Job:
Render the lines of the listing as a JSON list of strings, one string per line and with blank lines omitted, beginning with the line containing "genus: Agrotis" and continuing through the final line of the listing.

::::::::

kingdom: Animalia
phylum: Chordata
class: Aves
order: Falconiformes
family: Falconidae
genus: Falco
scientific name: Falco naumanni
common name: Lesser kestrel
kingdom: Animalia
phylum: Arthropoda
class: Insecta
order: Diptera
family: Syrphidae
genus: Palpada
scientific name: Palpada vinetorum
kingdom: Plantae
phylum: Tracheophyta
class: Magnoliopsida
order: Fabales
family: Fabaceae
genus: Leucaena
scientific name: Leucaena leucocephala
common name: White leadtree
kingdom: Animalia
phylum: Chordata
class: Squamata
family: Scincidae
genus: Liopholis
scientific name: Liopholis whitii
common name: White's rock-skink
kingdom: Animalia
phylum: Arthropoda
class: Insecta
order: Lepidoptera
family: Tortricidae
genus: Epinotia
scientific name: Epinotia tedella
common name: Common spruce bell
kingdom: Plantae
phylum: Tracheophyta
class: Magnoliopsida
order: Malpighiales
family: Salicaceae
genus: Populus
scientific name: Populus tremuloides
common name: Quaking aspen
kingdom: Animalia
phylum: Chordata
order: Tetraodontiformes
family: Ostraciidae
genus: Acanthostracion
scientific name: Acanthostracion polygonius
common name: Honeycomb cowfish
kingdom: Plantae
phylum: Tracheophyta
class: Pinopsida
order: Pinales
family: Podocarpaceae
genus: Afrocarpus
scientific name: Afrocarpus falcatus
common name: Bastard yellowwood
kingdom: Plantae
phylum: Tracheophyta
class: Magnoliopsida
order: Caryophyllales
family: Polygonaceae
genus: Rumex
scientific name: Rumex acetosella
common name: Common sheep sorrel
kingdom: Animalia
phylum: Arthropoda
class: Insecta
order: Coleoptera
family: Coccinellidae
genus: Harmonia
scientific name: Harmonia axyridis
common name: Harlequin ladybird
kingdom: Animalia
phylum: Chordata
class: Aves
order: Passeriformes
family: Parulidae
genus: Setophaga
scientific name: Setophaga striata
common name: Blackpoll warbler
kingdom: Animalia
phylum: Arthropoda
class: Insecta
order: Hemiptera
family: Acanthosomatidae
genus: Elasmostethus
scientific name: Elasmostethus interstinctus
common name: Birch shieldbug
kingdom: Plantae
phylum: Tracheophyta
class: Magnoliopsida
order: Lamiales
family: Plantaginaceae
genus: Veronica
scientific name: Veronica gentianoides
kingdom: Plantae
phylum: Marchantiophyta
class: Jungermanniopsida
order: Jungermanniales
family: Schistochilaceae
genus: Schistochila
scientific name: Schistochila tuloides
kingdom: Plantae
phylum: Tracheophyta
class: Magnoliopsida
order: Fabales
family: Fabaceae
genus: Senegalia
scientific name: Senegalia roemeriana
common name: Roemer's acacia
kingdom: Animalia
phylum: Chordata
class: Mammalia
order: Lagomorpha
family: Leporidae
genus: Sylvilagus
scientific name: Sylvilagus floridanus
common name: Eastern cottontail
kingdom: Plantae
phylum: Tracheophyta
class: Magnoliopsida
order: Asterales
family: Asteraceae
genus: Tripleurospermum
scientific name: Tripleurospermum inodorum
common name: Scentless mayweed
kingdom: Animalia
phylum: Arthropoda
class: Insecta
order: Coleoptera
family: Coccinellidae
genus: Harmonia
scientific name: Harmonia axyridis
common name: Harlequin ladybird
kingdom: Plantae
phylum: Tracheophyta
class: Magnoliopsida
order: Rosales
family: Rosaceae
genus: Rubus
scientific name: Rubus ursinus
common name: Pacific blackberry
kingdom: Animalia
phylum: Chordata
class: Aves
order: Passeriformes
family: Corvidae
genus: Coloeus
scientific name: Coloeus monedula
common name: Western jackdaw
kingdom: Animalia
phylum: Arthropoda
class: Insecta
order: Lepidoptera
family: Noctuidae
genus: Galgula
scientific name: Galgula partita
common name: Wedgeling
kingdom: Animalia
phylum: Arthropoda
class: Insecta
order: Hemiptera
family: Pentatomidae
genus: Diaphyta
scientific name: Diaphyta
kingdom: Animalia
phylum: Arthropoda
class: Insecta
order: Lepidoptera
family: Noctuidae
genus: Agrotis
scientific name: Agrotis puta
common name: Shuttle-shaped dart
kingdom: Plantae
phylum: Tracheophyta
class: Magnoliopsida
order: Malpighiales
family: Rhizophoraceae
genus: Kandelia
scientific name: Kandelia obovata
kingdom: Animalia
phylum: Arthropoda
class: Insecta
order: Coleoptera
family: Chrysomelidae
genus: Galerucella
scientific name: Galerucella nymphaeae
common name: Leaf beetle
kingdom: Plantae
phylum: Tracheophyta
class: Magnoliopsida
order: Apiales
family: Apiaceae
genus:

::::::::

Answer in full:
[
  "genus: Agrotis",
  "scientific name: Agrotis puta",
  "common name: Shuttle-shaped dart",
  "kingdom: Plantae",
  "phylum: Tracheophyta",
  "class: Magnoliopsida",
  "order: Malpighiales",
  "family: Rhizophoraceae",
  "genus: Kandelia",
  "scientific name: Kandelia obovata",
  "kingdom: Animalia",
  "phylum: Arthropoda",
  "class: Insecta",
  "order: Coleoptera",
  "family: Chrysomelidae",
  "genus: Galerucella",
  "scientific name: Galerucella nymphaeae",
  "common name: Leaf beetle",
  "kingdom: Plantae",
  "phylum: Tracheophyta",
  "class: Magnoliopsida",
  "order: Apiales",
  "family: Apiaceae",
  "genus:"
]